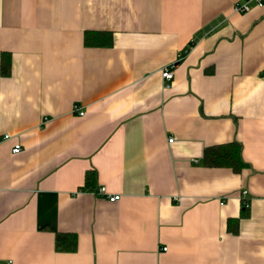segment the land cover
Wrapping results in <instances>:
<instances>
[{"label": "crops", "instance_id": "1", "mask_svg": "<svg viewBox=\"0 0 264 264\" xmlns=\"http://www.w3.org/2000/svg\"><path fill=\"white\" fill-rule=\"evenodd\" d=\"M237 1L0 0V264H264V6ZM229 142L242 171L203 164Z\"/></svg>", "mask_w": 264, "mask_h": 264}, {"label": "trees", "instance_id": "2", "mask_svg": "<svg viewBox=\"0 0 264 264\" xmlns=\"http://www.w3.org/2000/svg\"><path fill=\"white\" fill-rule=\"evenodd\" d=\"M85 44L87 46H110L113 42L110 31H87L85 33ZM1 74L9 75L11 72V56L3 53L1 57ZM242 146L239 142H229L209 146L203 155V164L207 167H229L235 172H240L246 167L247 162L241 155ZM96 170H88L85 175L84 189L95 191L97 184ZM248 207V206H246ZM247 210V208L245 209ZM246 211L241 217L246 216ZM240 217L228 219L227 225L229 232L236 233L239 228ZM78 236L72 232H58L55 237V248L57 251L74 252L78 247Z\"/></svg>", "mask_w": 264, "mask_h": 264}, {"label": "built area", "instance_id": "3", "mask_svg": "<svg viewBox=\"0 0 264 264\" xmlns=\"http://www.w3.org/2000/svg\"><path fill=\"white\" fill-rule=\"evenodd\" d=\"M252 5H257V6H264V0H245L243 2H238L234 6V11L237 13H244L248 10H250ZM173 65H168L165 66V68L162 70V75L166 80H171L174 75V70H173ZM78 113L83 115L84 111L81 110L80 108H77ZM5 138H9V135H5ZM173 138H170L169 141H172ZM22 150V145L20 143H16L13 147V153H18ZM97 194L99 195H105L109 200H117L120 198V195L115 194V195H106L105 194V187H99L97 190ZM246 195H247V190L243 191V198L245 199V205L249 206L248 200H246ZM166 249V247H164Z\"/></svg>", "mask_w": 264, "mask_h": 264}]
</instances>
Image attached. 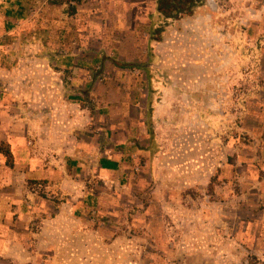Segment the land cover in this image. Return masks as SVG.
<instances>
[{
    "label": "rangeland",
    "instance_id": "obj_1",
    "mask_svg": "<svg viewBox=\"0 0 264 264\" xmlns=\"http://www.w3.org/2000/svg\"><path fill=\"white\" fill-rule=\"evenodd\" d=\"M109 1L63 4L54 13L64 14L62 40L48 47L76 56L75 69L61 67L62 94L98 118V154L106 141L130 149L119 216L93 223L127 230L135 264H264V0H203L180 20L155 8L135 31L116 26ZM163 25V41H152L149 30ZM140 116L144 132L101 133L112 117ZM98 182L103 198L114 195Z\"/></svg>",
    "mask_w": 264,
    "mask_h": 264
},
{
    "label": "crops",
    "instance_id": "obj_2",
    "mask_svg": "<svg viewBox=\"0 0 264 264\" xmlns=\"http://www.w3.org/2000/svg\"><path fill=\"white\" fill-rule=\"evenodd\" d=\"M32 2L0 0V146L10 152L9 161L0 150V264L138 263L128 258L138 243H130L127 230L93 223L117 220L116 190L130 180V149L125 140L106 141L108 154H98L93 128L98 118L78 98L66 100L62 94L61 67L74 63L75 69L76 56L48 52L49 44L62 40L64 14L54 13L63 4ZM105 4L118 13L116 26L133 31L157 8L147 0ZM35 10L40 11L37 20ZM248 11L253 13V5ZM127 120L112 117L101 133L116 135L125 126L130 133L146 130L144 117ZM257 140L264 148L263 138ZM98 180L114 188V195L103 198L95 187Z\"/></svg>",
    "mask_w": 264,
    "mask_h": 264
},
{
    "label": "trees",
    "instance_id": "obj_3",
    "mask_svg": "<svg viewBox=\"0 0 264 264\" xmlns=\"http://www.w3.org/2000/svg\"><path fill=\"white\" fill-rule=\"evenodd\" d=\"M71 1L81 3L82 0H49L51 4H66ZM202 3L203 0H157V10L167 19H180L186 16L194 15L197 7L200 6ZM165 31L166 26L164 25L151 29V31L149 32L151 35V40L163 41V34ZM116 64L123 68L135 66L133 63L127 62H116ZM0 150H2L8 156V159L10 161V152L5 149L4 145L0 146Z\"/></svg>",
    "mask_w": 264,
    "mask_h": 264
}]
</instances>
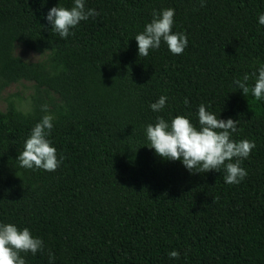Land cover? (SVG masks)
Here are the masks:
<instances>
[{
    "label": "trees",
    "instance_id": "1",
    "mask_svg": "<svg viewBox=\"0 0 264 264\" xmlns=\"http://www.w3.org/2000/svg\"><path fill=\"white\" fill-rule=\"evenodd\" d=\"M73 4L0 0V95L21 81L36 88L27 112L13 101L0 112V223L44 242L21 254L26 264H50L49 251L51 264H264V100L251 94L264 66V0H85L99 15L61 38L46 16ZM167 8L184 52L162 41L138 56L135 36ZM16 44L48 61L23 62ZM245 74L246 96L234 84ZM160 96L166 105L154 112ZM201 104L238 120L233 140L255 143L239 184L225 183L223 168L190 173L148 147V124L183 115L199 128ZM46 114L63 160L52 172L22 168L16 158Z\"/></svg>",
    "mask_w": 264,
    "mask_h": 264
},
{
    "label": "clouds",
    "instance_id": "2",
    "mask_svg": "<svg viewBox=\"0 0 264 264\" xmlns=\"http://www.w3.org/2000/svg\"><path fill=\"white\" fill-rule=\"evenodd\" d=\"M203 6L204 0H201V7ZM98 15L95 10L86 8L85 0H74L71 8L52 7L46 19L53 31L61 38H67L74 34L70 30L81 21H87L89 17L95 18ZM174 16L175 10L172 8L164 9L159 13L154 10L151 22L135 36L138 56L147 57L150 50L159 49L162 41L173 55H181L184 52L187 47V36L184 33H173ZM258 23L264 25V14L258 17ZM248 80L249 76L245 74L243 80L234 81L244 96L250 91L247 86ZM251 94L257 101L264 100V66L258 70ZM167 99L166 96H160L150 108L154 112L161 111ZM184 103L188 104L187 99ZM41 109L47 113L48 105H42ZM53 120L52 114H46L32 128L23 151L16 158L20 167L52 172L60 166L63 157L57 158L56 149L48 139L53 128ZM198 123L199 128L183 115L175 116L170 122L157 117L154 125L148 124L146 127V136L150 142L148 147L154 149L163 159L181 161L190 173L219 172L223 168L226 173L225 183L239 184L248 175L241 167V161L249 157L255 143L247 139L233 140L232 134L237 131L238 120L219 119L216 114L208 111V106L204 104L198 106ZM43 250V240L34 237L29 228L19 229L11 223H0V264H26L22 253L35 255ZM168 255L172 259H179L180 253L173 250ZM48 256L51 264L55 259L54 254L49 251Z\"/></svg>",
    "mask_w": 264,
    "mask_h": 264
},
{
    "label": "rangeland",
    "instance_id": "3",
    "mask_svg": "<svg viewBox=\"0 0 264 264\" xmlns=\"http://www.w3.org/2000/svg\"><path fill=\"white\" fill-rule=\"evenodd\" d=\"M13 55L20 58L23 62L27 61L25 63L29 64L47 62L49 58L48 52L38 53L20 44L14 46ZM35 94L36 88L33 82L21 81L9 86L0 95V112L6 111L10 101H13L21 112H27L30 109L31 99ZM41 96L48 100V97L53 95L51 93L47 95L41 91Z\"/></svg>",
    "mask_w": 264,
    "mask_h": 264
}]
</instances>
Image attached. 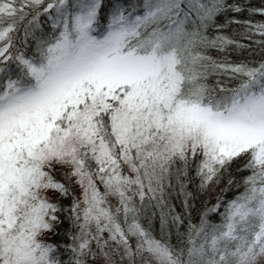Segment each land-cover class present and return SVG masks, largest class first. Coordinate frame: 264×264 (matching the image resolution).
<instances>
[{"label":"snow or ice","instance_id":"snow-or-ice-1","mask_svg":"<svg viewBox=\"0 0 264 264\" xmlns=\"http://www.w3.org/2000/svg\"><path fill=\"white\" fill-rule=\"evenodd\" d=\"M245 10L264 16L239 0H0V264H264V60L211 54L248 47L231 24L264 51V22H219ZM233 167L243 191L185 225L172 191L187 212L189 183Z\"/></svg>","mask_w":264,"mask_h":264},{"label":"trees","instance_id":"trees-1","mask_svg":"<svg viewBox=\"0 0 264 264\" xmlns=\"http://www.w3.org/2000/svg\"><path fill=\"white\" fill-rule=\"evenodd\" d=\"M241 4L245 6L247 9L248 7L252 8H259L264 7V0H239ZM232 16H235L237 19L240 20H252L255 22H264V16L259 14L257 15H249L248 11L245 10L242 13L235 14V13H228L227 17H220V23H226L227 19H230ZM223 34L228 35L240 43L248 45L246 48L236 49L234 46L230 47L228 52L225 53H217L215 50H212L211 54L217 59H224L225 56L227 60L231 62H253L259 63L260 61L264 60V51H261L260 45L254 44L252 41L245 39L242 36L244 32V28L240 25L231 24L228 25L227 28L223 29ZM211 35H215V30L210 31ZM255 40H259L260 37H254ZM211 82H215V77L210 78ZM225 82L228 86L233 87L236 85L238 81H231L228 80L227 77L224 78ZM194 176V173H193ZM60 178L59 176L57 177ZM229 178L235 179L236 181L241 180V173L237 172L235 167L231 169L228 173L225 174L223 180L218 186H212L207 191H201L198 189V179L195 182L189 183L187 185V190L192 193V197L190 198L191 207L185 212L183 207L184 196L180 193L179 188H176L171 193V197L169 199V204L174 208L176 212L184 213L185 214V225H187L188 220L190 219L192 223L198 224L201 214L205 211L206 208L211 207L213 204L216 203L217 198L219 197L221 200H229L236 196L239 192L243 191L242 185L232 186L229 187L227 185V181ZM224 190V191H222ZM79 195V193H77ZM67 203V201H65ZM212 219L215 222L218 217L214 214L212 215ZM146 226L147 222L145 221ZM152 227L154 234L159 238L161 236L160 232V222H159V211L157 210V215L152 220ZM184 229L182 228L181 231ZM48 239L51 242H56V237L49 235ZM171 242L173 244H177L179 241L177 239V235L173 230V234L171 236ZM66 258V257H65Z\"/></svg>","mask_w":264,"mask_h":264}]
</instances>
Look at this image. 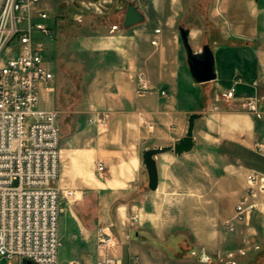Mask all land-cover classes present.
<instances>
[{
    "label": "crops",
    "instance_id": "obj_1",
    "mask_svg": "<svg viewBox=\"0 0 264 264\" xmlns=\"http://www.w3.org/2000/svg\"><path fill=\"white\" fill-rule=\"evenodd\" d=\"M187 1L41 0L47 13H56L55 38L62 43L51 56L54 70L47 61L54 79L42 89L40 106L56 110L44 100L55 90L62 94L75 74L81 88L80 116L71 138L61 137L55 183L60 191L79 196L74 203L61 200L60 232L68 240L70 255L66 264L97 263L100 228L116 239L113 253L118 264H166V247L182 245L187 233L196 257L199 252L217 253L236 264V253H219L227 241L216 233L215 220L223 222L235 213L248 189L250 171L264 173V156L256 150L264 146V0H203L208 6L205 14L198 10L197 0ZM132 4L139 7L145 23L125 27L126 8ZM94 13L104 14L98 23ZM188 17L193 24L186 28L192 49L201 52L207 45L215 61L217 77L197 83L199 94L180 31L173 30L175 22ZM140 74L151 86L143 96L136 93ZM230 89H235V98L221 99L220 94ZM193 113L201 114L195 121V152L160 154L158 188L150 190L144 151L174 145L186 134ZM200 144L207 158L219 156L218 151L228 146L241 153L234 160L228 159V152L219 156L227 161L221 174L207 175L213 185L205 193L183 192V163L199 161ZM188 177L197 179L191 173ZM229 198L233 203L227 210ZM237 227L239 264H264V215L256 212Z\"/></svg>",
    "mask_w": 264,
    "mask_h": 264
},
{
    "label": "built area",
    "instance_id": "obj_2",
    "mask_svg": "<svg viewBox=\"0 0 264 264\" xmlns=\"http://www.w3.org/2000/svg\"><path fill=\"white\" fill-rule=\"evenodd\" d=\"M40 3L0 0V261L6 264H58L61 200L76 196L55 186L61 159L58 112L40 106L42 89L54 79L45 57V40L54 30ZM150 91L147 77L140 74L137 95ZM235 94L230 89L222 97ZM256 150L264 156L263 145ZM246 180L248 189L235 207L238 222L256 212L264 215V173L250 171ZM226 228L234 230L230 223ZM116 245L100 228L96 264H118Z\"/></svg>",
    "mask_w": 264,
    "mask_h": 264
},
{
    "label": "rangeland",
    "instance_id": "obj_3",
    "mask_svg": "<svg viewBox=\"0 0 264 264\" xmlns=\"http://www.w3.org/2000/svg\"><path fill=\"white\" fill-rule=\"evenodd\" d=\"M187 1V0H186ZM218 1V0H217ZM188 2V1H187ZM189 3V2H188ZM197 3L199 4V6L197 7L199 11H202L204 14L206 13V10L208 8V6L205 5V2H203V0H197ZM204 4V5H203ZM187 7V6H186ZM218 8V7H217ZM49 9V8H48ZM146 13L150 16V12L149 10H146ZM49 13V20H47V24L50 25L51 27H53L54 32H52V36L49 38H47L45 40L46 43V51H45V56L47 57V61L50 62V64H52L53 66V70H54V63L55 61L52 59V55L55 53L56 51V45L61 42L62 40L60 39H56L55 38V28H57L56 26H54V21L57 20L58 18H56V13L54 10H48ZM104 14H97L94 13V22H99L98 20L100 19V17H103ZM185 19V20H184ZM184 19H179L177 22H175V25L173 27V30L175 32V34H179V26L185 27V28H190V26H192L193 24L190 22V19L188 17V20L186 18ZM72 23V22H71ZM145 23V19L142 23L137 24L135 26L138 25H143ZM150 24H153V26H156V23H152L150 22ZM81 32V31H80ZM70 40V38H69ZM62 43V42H61ZM187 63V60H186ZM187 65V64H186ZM185 67V66H184ZM80 87L78 86V75L75 74L73 76V78L71 77L70 80H67L66 86L63 87V93H58L55 90V95L50 98L49 100L46 99L44 100V104H50L52 107H54L57 111H58V126L60 129V146L62 145V138L63 137L65 140L70 139L71 136L74 134L75 130H76V126H77V122L80 116V114L77 112L78 111V99H79V95H80ZM194 91L195 93L200 92V86L196 83L194 84ZM239 91H243L240 87H239ZM50 95V94H49ZM220 98L223 100H226L222 97V93L220 94ZM69 101V103H68ZM72 103H75L73 105V108H71ZM63 108L65 109L64 112L60 111ZM196 144V143H195ZM195 147V146H194ZM199 153V161L195 164V162H191L189 160H185L183 163V167H182V171L181 173L183 174V182H182V188L181 191H192V190H196V192H204L208 189V186L213 185V182L207 180V175H209L210 173H215V174H221L222 172V166L224 163H226L227 159H224L222 156L219 157L221 154H223L224 152H228L230 154L229 158L230 160H234L236 157L239 156V153H241V151L239 150V148L234 147V146H228L226 147L224 150H220L219 152V156L215 157V158H207L206 157V149H202V144L197 146ZM194 149V148H193ZM191 150L188 153H192L193 151L195 152V150ZM204 153V156H203ZM186 154V153H185ZM184 155V154H182ZM159 156V155H158ZM155 159H157V157ZM181 156V155H180ZM213 169L215 171H213ZM188 173L192 174L193 176H197V179L195 177H192V180L188 177ZM216 183V182H215ZM143 188V187H142ZM145 188V187H144ZM205 193V192H204ZM205 195V194H204ZM79 196L77 195L76 198L74 199H66L69 203H74L75 201H77L79 198ZM125 202L126 199H121ZM233 203V200L229 198V200H227L226 202V209L228 210L229 205ZM119 204H123V203H119ZM237 205V204H236ZM63 203L61 204V212H60V216L62 214L63 211ZM234 214H232V216L228 217L227 219L223 220V222H216L215 220V231L216 233H222L227 241V245H225L221 251H219V253H223L225 250V252H234L236 253L234 260H236V264H239L238 262V257H237V250L239 248V244H238V240H239V227H237V223H240L238 221L234 220ZM125 222L127 221L126 219L124 220ZM232 224L233 227L235 228V230L233 232H229L227 233V229H226V225L227 224ZM185 228V226H183ZM188 239L184 240L182 245H168L166 247V264H199V263H203V264H232V262H230V259H224L222 257H218L217 253L216 254H206L205 252H199V256L196 257V255L194 254V251H196L195 247L191 246L190 242H189V233L186 234ZM59 238H60V246H59V250H58V264H66V261L68 258H70L69 255V244H68V240L65 238L62 239L61 236V232H60V219H59ZM97 251H98V247H97ZM193 251V253H192ZM200 251V250H199ZM217 252V251H216ZM114 254V253H113ZM204 254V255H203ZM115 255V254H114ZM98 257H99V251H98ZM197 258V259H196Z\"/></svg>",
    "mask_w": 264,
    "mask_h": 264
},
{
    "label": "water",
    "instance_id": "obj_4",
    "mask_svg": "<svg viewBox=\"0 0 264 264\" xmlns=\"http://www.w3.org/2000/svg\"><path fill=\"white\" fill-rule=\"evenodd\" d=\"M144 15L136 5H129L126 8L124 17V26L133 27L144 21ZM182 44L187 55V63L193 80L196 83H207L216 79L215 61L210 48L206 45L201 52H194L189 42V30L183 27L179 28ZM201 117L199 113H193L188 119V128L184 137L179 139L174 145L155 147L148 149L143 153V164L148 174V188L152 191L158 188V169L156 164V156L173 152L175 155L190 152L194 146V128L195 121ZM0 264H6V260L2 259Z\"/></svg>",
    "mask_w": 264,
    "mask_h": 264
}]
</instances>
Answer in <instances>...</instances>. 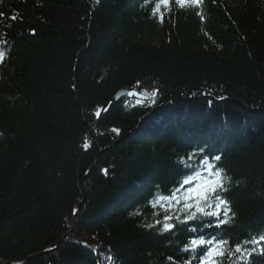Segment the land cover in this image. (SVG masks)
Returning <instances> with one entry per match:
<instances>
[{
	"label": "trees",
	"instance_id": "trees-1",
	"mask_svg": "<svg viewBox=\"0 0 264 264\" xmlns=\"http://www.w3.org/2000/svg\"><path fill=\"white\" fill-rule=\"evenodd\" d=\"M154 4L0 0V258L60 239L86 193L75 230L23 264H180L193 233L145 227L164 215L147 201L157 186L168 193L179 158L199 148L221 156L235 219L193 223L195 235L234 246L264 233V0H203V20L170 0L162 23ZM122 89L159 91L150 107L143 95L116 99ZM203 95L214 98L184 101ZM238 257L224 264H245Z\"/></svg>",
	"mask_w": 264,
	"mask_h": 264
},
{
	"label": "snow or ice",
	"instance_id": "snow-or-ice-1",
	"mask_svg": "<svg viewBox=\"0 0 264 264\" xmlns=\"http://www.w3.org/2000/svg\"><path fill=\"white\" fill-rule=\"evenodd\" d=\"M175 4L181 9L194 6L199 9L196 14L201 20L204 19L203 0H175ZM168 10H170V0H155L151 12L152 16L162 23L164 13ZM0 16H3V13H0ZM16 18L12 17V19ZM0 43L4 42L0 41ZM5 55V50L0 48V63L4 61ZM158 91L155 89L150 94L146 91L145 93L133 92L130 95H143L149 101L148 106L151 107L156 103ZM137 103L142 104L143 101L138 100ZM112 131L119 132L115 128ZM84 147H88L87 141ZM220 160V155L206 154L204 148L193 150L186 157H180L178 164L181 166L182 174L174 181V186L167 194L161 192L157 186L153 196L147 201V205L153 209L154 216H160L161 213L164 215L162 219L146 224L145 227L151 229L159 225L158 231L163 234L171 233L178 225H185L188 226L189 232L193 233L180 248L182 253L189 254L188 258L181 260L180 264H194L196 261L198 264H224L225 259H231L236 254L244 259L245 264H254L258 256L264 258V233L237 242L234 246L231 245L229 239L220 234L195 235L198 228L192 227L193 223L223 229L235 219V213L224 196L231 186V177L227 175L223 167L218 166ZM103 171L107 175V169ZM134 214L141 215V212L137 209ZM205 217L211 219L205 221ZM248 245L252 247L249 248ZM168 259L171 260L172 257Z\"/></svg>",
	"mask_w": 264,
	"mask_h": 264
},
{
	"label": "water",
	"instance_id": "water-1",
	"mask_svg": "<svg viewBox=\"0 0 264 264\" xmlns=\"http://www.w3.org/2000/svg\"><path fill=\"white\" fill-rule=\"evenodd\" d=\"M129 92H131V89H122V90H120V91H118L116 93L115 98L116 99H121L125 95H127ZM208 98H214V97H212L211 95H206V96H201V97H195V98H192L190 100L208 99ZM226 100L235 101L233 98L227 97V96L225 98L221 99V101H226ZM176 101L177 100L171 99V100H168L166 103L176 102ZM236 102H238V101H236ZM164 105H165V103L163 105H161V107H163ZM255 111H258V110H255ZM149 116H150V113H147V115L144 116L142 119L144 120V119H146ZM104 151H105V149L101 148L100 154L97 155L95 162L90 167V169H89V171H88V173H87V175L85 177L84 186H86V181H87L88 175L94 170V168H95V166H96V164H97V162L99 160V157H100L101 153L104 152ZM86 198H87V194L85 193L83 200L81 202L75 204V209H74L73 215L71 217V229L65 235H63L60 239H58L57 241L51 243L49 246H47L46 248L42 249L38 253L33 254V255H29V256H27L25 258H22V259H16V258L4 259V258H0V264H23L24 262H27L28 260H30L32 258L41 256V255H45V254L57 249L58 246L60 245V243L62 242V240L65 239L70 233H72L75 230V214L83 206V204L86 201Z\"/></svg>",
	"mask_w": 264,
	"mask_h": 264
},
{
	"label": "bare ground",
	"instance_id": "bare-ground-1",
	"mask_svg": "<svg viewBox=\"0 0 264 264\" xmlns=\"http://www.w3.org/2000/svg\"><path fill=\"white\" fill-rule=\"evenodd\" d=\"M192 98H195V97H189V98H186L184 101H186V102H196V101H199V100H202V99H197V100H190V99H192ZM176 102H178V101H176ZM176 102H174V103H176ZM174 110L173 109H169V110H167L166 112H167V114H171V112H173ZM264 111V110H263ZM148 113H150V116L149 117H151L152 115H154V113H155V110H153V111H150V112H148ZM149 117H147L146 119H148ZM146 119H142V121H141V123L139 124L140 126L142 125V122H144ZM211 219V218H210ZM183 254H185V253H182L180 250L178 251V253H177V255H183Z\"/></svg>",
	"mask_w": 264,
	"mask_h": 264
}]
</instances>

***

Extract every line above that contains the string "water". Case counts.

    "label": "water",
	"label": "water",
	"instance_id": "water-1",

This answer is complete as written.